[Dataset entries]
——

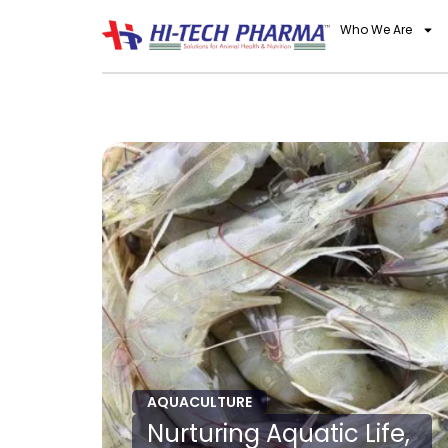
Who We Are
AQUACULTURE
Nurturing Aquatic Life,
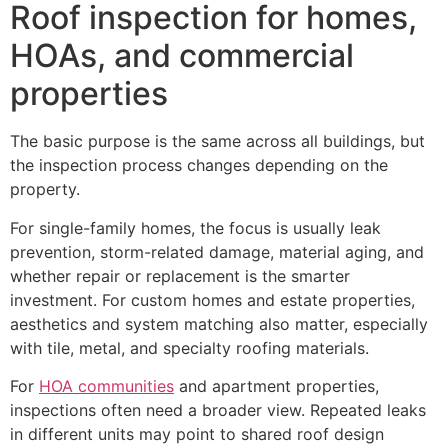
Roof inspection for homes,
HOAs, and commercial
properties
The basic purpose is the same across all buildings, but
the inspection process changes depending on the
property.
For single-family homes, the focus is usually leak
prevention, storm-related damage, material aging, and
whether repair or replacement is the smarter
investment. For custom homes and estate properties,
aesthetics and system matching also matter, especially
with tile, metal, and specialty roofing materials.
For
HOA communities
and apartment properties,
inspections often need a broader view. Repeated leaks
in different units may point to shared roof design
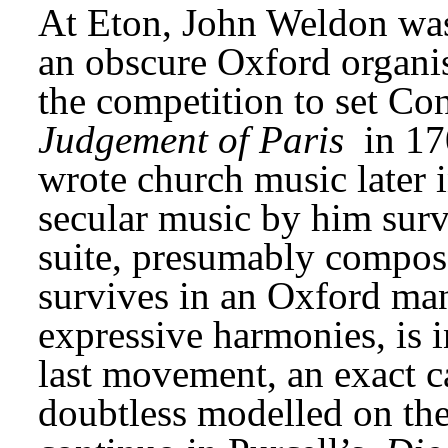
At Eton, John Weldon was 
an obscure Oxford organis
the competition to set Co
Judgement of Paris
 in 17
wrote church music later in
secular music by him survi
suite, presumably compose
survives in an Oxford manu
expressive harmonies, is in
last movement, an exact c
doubtless modelled on the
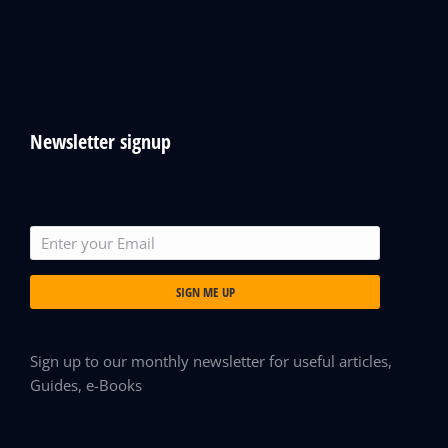
Newsletter signup
SIGN ME UP
Sign up to our monthly newsletter for useful articles,
Guides, e-Books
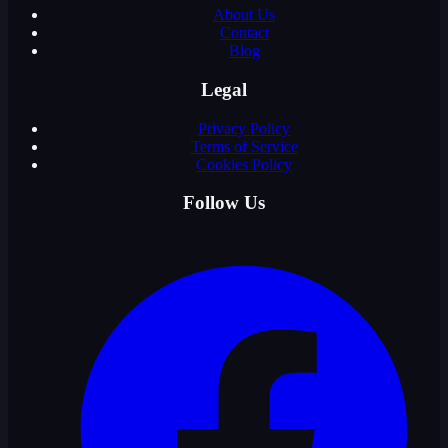
About Us
Contact
Blog
Legal
Privacy Policy
Terms of Service
Cookies Policy
Follow Us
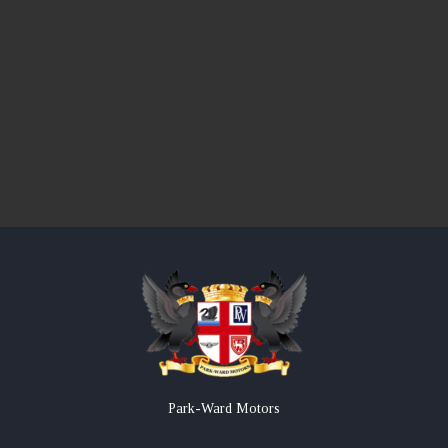
Park-Ward Motors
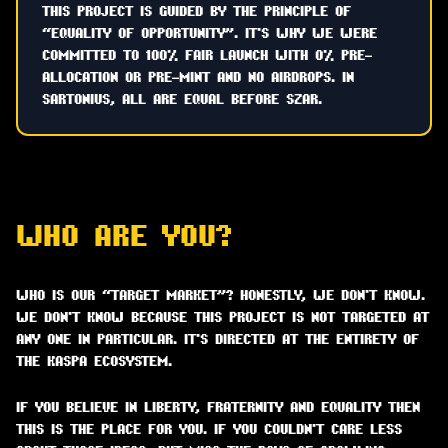
THIS PROJECT IS GUIDED BY THE PRINCIPLE OF
“EQUALITY OF OPPORTUNITY”. IT'S WHY WE WERE
COMMITTED TO 100% FAIR LAUNCH WITH 0% PRE-
ALLOCATION OR PRE-MINT AND NO AIRDROPS. IN
SARTONIUS, ALL ARE EQUAL BEFORE SZAR.
WHO ARE YOU?
WHO IS OUR “TARGET MARKET”? HONESTLY, WE DON'T KNOW.
WE DON'T KNOW BECAUSE THIS PROJECT IS NOT TARGETED AT
ANY ONE IN PARTICULAR. IT'S DIRECTED AT THE ENTIRETY OF
THE KASPA ECOSYSTEM.
IF YOU BELIEVE IN LIBERTY, FRATERNITY AND EQUALITY THEN
THIS IS THE PLACE FOR YOU. IF YOU COULDN'T CARE LESS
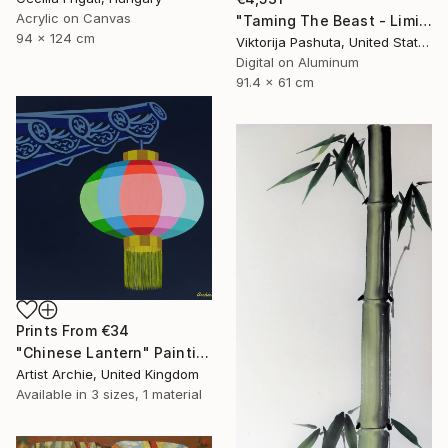
Acrylic on Canvas
"Taming The Beast - Limited Edition of 3" Photograph
94 x 124 cm
Viktorija Pashuta, United States
Digital on Aluminum
91.4 x 61 cm
Prints From
€34
"Chinese Lantern" Painting
Artist Archie, United Kingdom
Available in
3 sizes, 1 material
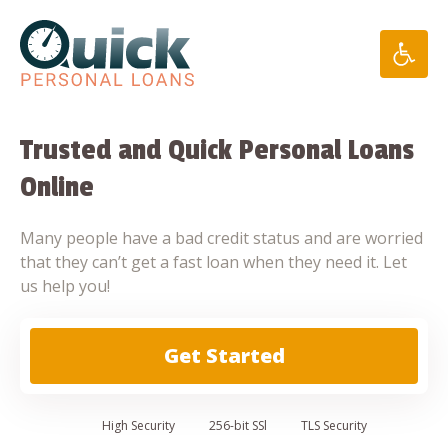
Skip
to
content
Trusted and Quick Personal Loans
Online
Many people have a bad credit status and are worried
that they can’t get a fast loan when they need it. Let
us help you!
Get Started
High
Security
256-bit SSl
TLS Security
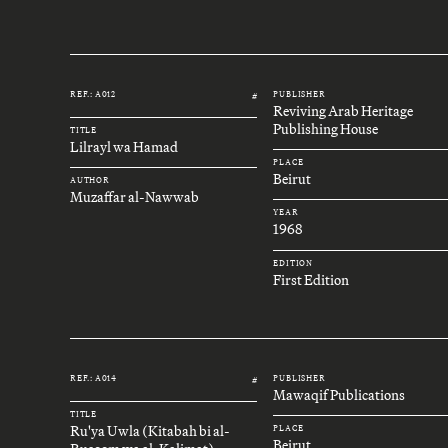
REF.: A012
PUBLISHER
#
Reviving Arab Heritage
Publishing House
TITLE
Lilrayl wa Hamad
PLACE
Beirut
AUTHOR
Muzaffar al-Nawwab
YEAR
1968
EDITION
First Edition
REF.: A014
PUBLISHER
#
Mawaqif Publications
TITLE
Ru'ya Uwla (Kitabah bi al-
PLACE
Beirut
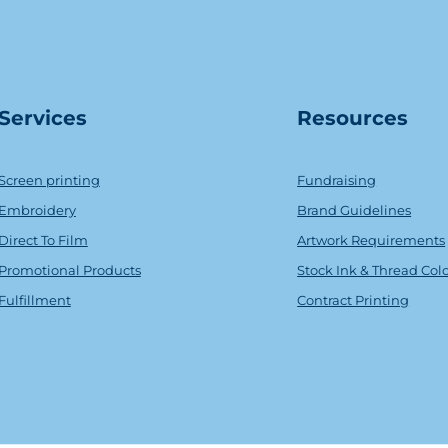
Serv
ice
s
Resources
Screen printing
Fundraising
Embroidery
Brand Guidelines
Direct To Film
Artwork Requirements
Promotional Products
Stock Ink & Thread Col
Fulfillment
Contract Printing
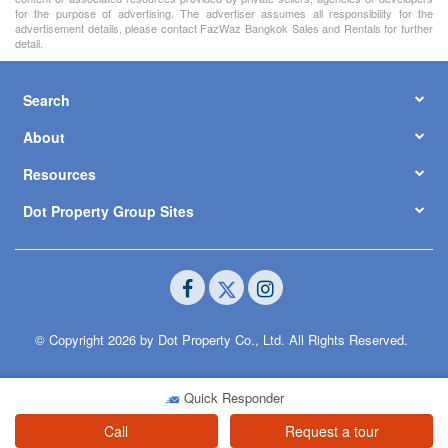
for the purpose of advertising. The advertiser assumes all responsibility for the
advertisement details, please contact FazWaz Bangkok Sales and Rentals for further
detail.
Search
About
Resources
Dot Property Group Sites
© Copyright 2026 by Dot Property Co., Ltd. All Rights Reserved.
Quick Responder
Call
Request a tour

——

Swap every "Beirut" in the listing for "Cairo" and give back all of its text lines with nothing else changed. Leave the pictures out.

Who We Are
AQUACULTURE
Nurturing Aquatic Life,
Roof inspection for homes,
HOAs, and commercial
properties
The basic purpose is the same across all buildings, but
the inspection process changes depending on the
property.
For single-family homes, the focus is usually leak
prevention, storm-related damage, material aging, and
whether repair or replacement is the smarter
investment. For custom homes and estate properties,
aesthetics and system matching also matter, especially
with tile, metal, and specialty roofing materials.
For
HOA communities
and apartment properties,
inspections often need a broader view. Repeated leaks
in different units may point to shared roof design
At Eton, John Weldon was 
an obscure Oxford organis
the competition to set Co
Judgement of Paris
 in 17
wrote church music later in
secular music by him survi
suite, presumably compose
survives in an Oxford manu
expressive harmonies, is in
last movement, an exact c
doubtless modelled on the
Newsletter signup
SIGN ME UP
Sign up to our monthly newsletter for useful articles,
Guides, e-Books
About Us
Contact
Blog
Legal
Privacy Policy
Terms of Service
Cookies Policy
Follow Us
Park-Ward Motors
THIS PROJECT IS GUIDED BY THE PRINCIPLE OF
“EQUALITY OF OPPORTUNITY”. IT'S WHY WE WERE
COMMITTED TO 100% FAIR LAUNCH WITH 0% PRE-
ALLOCATION OR PRE-MINT AND NO AIRDROPS. IN
SARTONIUS, ALL ARE EQUAL BEFORE SZAR.
WHO ARE YOU?
WHO IS OUR “TARGET MARKET”? HONESTLY, WE DON'T KNOW.
WE DON'T KNOW BECAUSE THIS PROJECT IS NOT TARGETED AT
ANY ONE IN PARTICULAR. IT'S DIRECTED AT THE ENTIRETY OF
THE KASPA ECOSYSTEM.
IF YOU BELIEVE IN LIBERTY, FRATERNITY AND EQUALITY THEN
THIS IS THE PLACE FOR YOU. IF YOU COULDN'T CARE LESS
Acrylic on Canvas
"Taming The Beast - Limited Edition of 3" Photograph
94 x 124 cm
Viktorija Pashuta, United States
Digital on Aluminum
91.4 x 61 cm
Prints From
€34
"Chinese Lantern" Painting
Artist Archie, United Kingdom
Available in
3 sizes, 1 material
Skip
to
content
Trusted and Quick Personal Loans
Online
Many people have a bad credit status and are worried
that they can’t get a fast loan when they need it. Let
us help you!
Get Started
High
Security
256-bit SSl
TLS Security
REF.: A012
PUBLISHER
#
Reviving Arab Heritage
Publishing House
TITLE
Lilrayl wa Hamad
PLACE
Cairo
AUTHOR
Muzaffar al-Nawwab
YEAR
1968
EDITION
First Edition
REF.: A014
PUBLISHER
#
Mawaqif Publications
TITLE
Ru'ya Uwla (Kitabah bi al-
PLACE
Cairo
Serv
ice
s
Resources
Screen printing
Fundraising
Embroidery
Brand Guidelines
Direct To Film
Artwork Requirements
Promotional Products
Stock Ink & Thread Col
Fulfillment
Contract Printing
for the purpose of advertising. The advertiser assumes all responsibility for the
advertisement details, please contact FazWaz Bangkok Sales and Rentals for further
detail.
Search
About
Resources
Dot Property Group Sites
© Copyright 2026 by Dot Property Co., Ltd. All Rights Reserved.
Quick Responder
Call
Request a tour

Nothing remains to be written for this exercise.